Exactly reproduce the lines from the line that has "03 августа 2026, 03:32" down to the last line of the entries, inclusive.
-- Task material follows --
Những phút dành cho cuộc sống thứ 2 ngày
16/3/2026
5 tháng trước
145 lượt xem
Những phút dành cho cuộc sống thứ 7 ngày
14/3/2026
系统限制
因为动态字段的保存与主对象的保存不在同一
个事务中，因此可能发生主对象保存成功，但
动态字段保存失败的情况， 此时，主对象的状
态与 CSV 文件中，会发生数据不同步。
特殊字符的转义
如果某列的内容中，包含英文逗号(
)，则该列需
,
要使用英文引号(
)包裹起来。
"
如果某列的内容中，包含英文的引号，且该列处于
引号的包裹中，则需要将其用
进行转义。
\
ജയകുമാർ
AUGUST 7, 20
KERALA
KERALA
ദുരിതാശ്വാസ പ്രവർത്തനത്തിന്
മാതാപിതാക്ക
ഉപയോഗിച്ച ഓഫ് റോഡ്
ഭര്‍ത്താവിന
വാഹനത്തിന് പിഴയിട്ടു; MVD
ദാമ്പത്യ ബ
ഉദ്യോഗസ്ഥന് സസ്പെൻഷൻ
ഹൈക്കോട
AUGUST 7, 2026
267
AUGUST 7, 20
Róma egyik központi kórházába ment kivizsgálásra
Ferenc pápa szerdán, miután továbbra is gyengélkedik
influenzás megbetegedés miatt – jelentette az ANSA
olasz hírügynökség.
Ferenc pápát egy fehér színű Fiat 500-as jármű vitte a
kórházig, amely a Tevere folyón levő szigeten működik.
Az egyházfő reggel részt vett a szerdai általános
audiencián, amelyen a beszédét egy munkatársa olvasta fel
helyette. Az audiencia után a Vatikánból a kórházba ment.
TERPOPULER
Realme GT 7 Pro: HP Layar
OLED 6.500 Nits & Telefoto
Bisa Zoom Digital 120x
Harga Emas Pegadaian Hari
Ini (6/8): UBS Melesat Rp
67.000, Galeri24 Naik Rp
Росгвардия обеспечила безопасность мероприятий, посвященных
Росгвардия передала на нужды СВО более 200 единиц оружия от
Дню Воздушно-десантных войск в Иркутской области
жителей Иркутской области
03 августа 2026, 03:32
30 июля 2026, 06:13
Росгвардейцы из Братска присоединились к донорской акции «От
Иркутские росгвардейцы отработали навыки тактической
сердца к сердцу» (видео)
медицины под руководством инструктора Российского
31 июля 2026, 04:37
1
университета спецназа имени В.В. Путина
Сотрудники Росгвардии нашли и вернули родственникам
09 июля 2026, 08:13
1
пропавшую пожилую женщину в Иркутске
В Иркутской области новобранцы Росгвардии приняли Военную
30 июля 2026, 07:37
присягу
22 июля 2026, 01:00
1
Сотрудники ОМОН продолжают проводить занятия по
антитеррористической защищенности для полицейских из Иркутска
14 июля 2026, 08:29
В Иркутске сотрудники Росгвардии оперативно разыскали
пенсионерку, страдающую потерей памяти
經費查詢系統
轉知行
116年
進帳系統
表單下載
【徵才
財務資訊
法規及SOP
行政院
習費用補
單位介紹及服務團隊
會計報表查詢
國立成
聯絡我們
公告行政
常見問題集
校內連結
-- Task material concluded --
◆ **Expected output**:
03 августа 2026, 03:32
30 июля 2026, 06:13
Росгвардейцы из Братска присоединились к донорской акции «От
Иркутские росгвардейцы отработали навыки тактической
сердца к сердцу» (видео)
медицины под руководством инструктора Российского
31 июля 2026, 04:37
1
университета спецназа имени В.В. Путина
Сотрудники Росгвардии нашли и вернули родственникам
09 июля 2026, 08:13
1
пропавшую пожилую женщину в Иркутске
В Иркутской области новобранцы Росгвардии приняли Военную
30 июля 2026, 07:37
присягу
22 июля 2026, 01:00
1
Сотрудники ОМОН продолжают проводить занятия по
антитеррористической защищенности для полицейских из Иркутска
14 июля 2026, 08:29
В Иркутске сотрудники Росгвардии оперативно разыскали
пенсионерку, страдающую потерей памяти
經費查詢系統
轉知行
116年
進帳系統
表單下載
【徵才
財務資訊
法規及SOP
行政院
習費用補
單位介紹及服務團隊
會計報表查詢
國立成
聯絡我們
公告行政
常見問題集
校內連結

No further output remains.